Files for reproducing the analyses presented in the paper

"An AUC-based Permutation Variable Importance Measure for Random Forests"

by S. Janitza, C. Strobl and A.-L. Boulesteix



Silke Janitza

14.04.2019





------------------------------------------------------------------------------------------------------------------------



IMPORTANT:
----------


- Unzip the file reproducible_files.zip. Before running an R file set working directory where the file AUC_VIM is stored.

- Make sure that the R packages party 1.0-6 and ROCR 1.0-4 are installed (and randomForest 4.6-7 to produce Figure 2).


For exactly reproducing the "Simulated_Data" results, please see the technical requirements (from output sessionInfo()) including R package versions.

  sessionInfo()
  R version 2.15.1 (2012-06-22)
  Platform: x86_64-pc-mingw32/x64 (64-bit)

  locale:
  [1] LC_COLLATE=German_Germany.1252 LC_CTYPE=German_Germany.1252 LC_MONETARY=German_Germany.1252 LC_NUMERIC=C
  [5] LC_TIME=German_Germany.1252

  attached base packages:
  [1] stats4 grid splines stats graphics grDevices utils datasets methods base

  other attached packages:
  [1] ROCR_1.0-4 gplots_2.11.0 KernSmooth_2.23-10 caTools_1.14 gdata_2.12.0 gtools_2.7.0 party_1.0-6
  [8] vcd_1.2-13 colorspace_1.2-1 MASS_7.3-18 strucchange_1.4-7 sandwich_2.2-9 zoo_1.7-9 coin_1.0-21
  [15] mvtnorm_0.9-9994 modeltools_0.2-19 survival_2.36-14

  loaded via a namespace (and not attached):
  [1] bitops_1.0-5 lattice_0.20-6 tools_2.15.1
  



-------------------------------------------------------------------------------------------------------------------------





INSTRUCTIONS FOR REPRODUCING THE RESULTS OF THE COMPARISON STUDIES



REPRODUCING FIGURES:

- to produce a figure run the code of the file that is named according to the figure you want to reproduce. The resulting figures are saved in the folder "Results". Note that codes which produce figures load the already computed variable importances  stored in the folder "R_Objects". To also reproduce the variable importances see 'REPRODUCING VARIABLE IMPORTANCES'.
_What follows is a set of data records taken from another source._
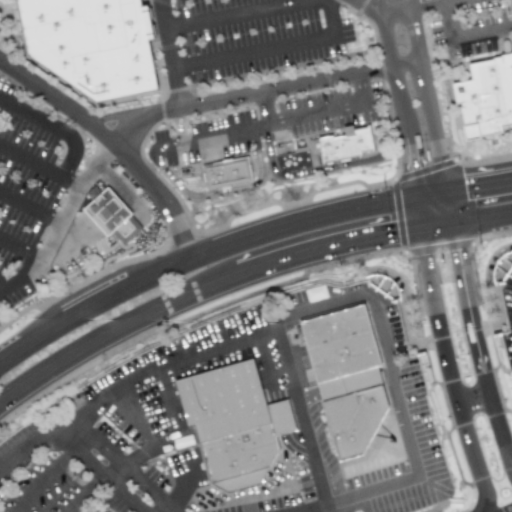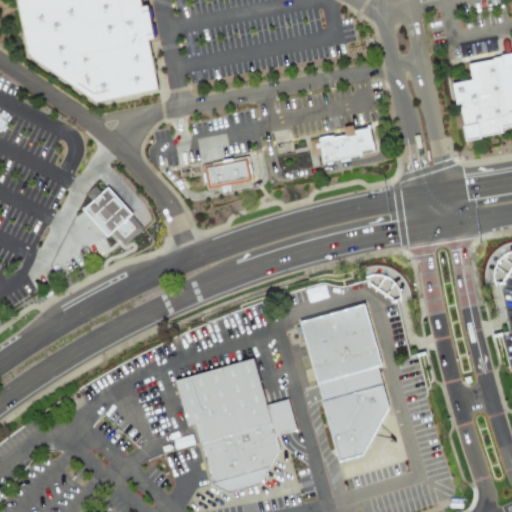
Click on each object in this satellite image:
road: (398, 7)
road: (237, 14)
road: (330, 17)
road: (462, 38)
building: (90, 44)
building: (104, 44)
road: (255, 52)
road: (173, 54)
road: (386, 68)
road: (360, 87)
road: (432, 90)
road: (264, 92)
building: (483, 93)
building: (485, 97)
road: (265, 108)
road: (54, 126)
road: (179, 127)
road: (257, 129)
road: (108, 140)
building: (344, 144)
building: (343, 145)
road: (403, 161)
road: (39, 164)
road: (331, 164)
traffic signals: (405, 168)
building: (225, 173)
building: (228, 173)
road: (481, 175)
traffic signals: (474, 177)
road: (429, 184)
road: (220, 189)
road: (456, 207)
road: (29, 209)
road: (411, 214)
building: (109, 216)
building: (110, 216)
road: (264, 220)
road: (60, 221)
road: (486, 229)
road: (438, 238)
traffic signals: (394, 245)
road: (20, 250)
traffic signals: (466, 253)
road: (327, 259)
road: (2, 286)
road: (363, 291)
road: (92, 292)
road: (476, 312)
road: (29, 330)
road: (116, 342)
road: (167, 365)
building: (345, 374)
building: (346, 378)
road: (442, 378)
road: (473, 396)
road: (503, 415)
building: (232, 424)
building: (233, 424)
road: (69, 429)
road: (162, 439)
road: (28, 444)
road: (135, 453)
road: (124, 465)
road: (112, 468)
road: (103, 473)
road: (45, 478)
road: (82, 491)
road: (178, 495)
road: (317, 508)
road: (331, 508)
road: (335, 508)
road: (159, 510)
road: (510, 511)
REPRODUCING VARIABLE IMPORTANCES:

- to compute the variable importances run the file "VI_computation". Note that running these files could last several hours/days. The resulting VIs are stored in the folder "R_Objects".





REPRODUCING SIGNIFICANCE TESTING RESULTS:

- for some analyses R files are available to test for the differences in performance (measured by the AUC) between the variable importance measures. These files are named "significance". The results are stored in the folder "Results" and are named "Performance_differences_p_values". These files show the difference in AUCs for all iterations with the corresponding p-values testing if the difference is equal to zero. Note that codes which compute p-values load the already computed variable importances stored in the folder "R_Objects". To also reproduce the variable importances see 'REPRODUCING VARIABLE IMPORTANCES'.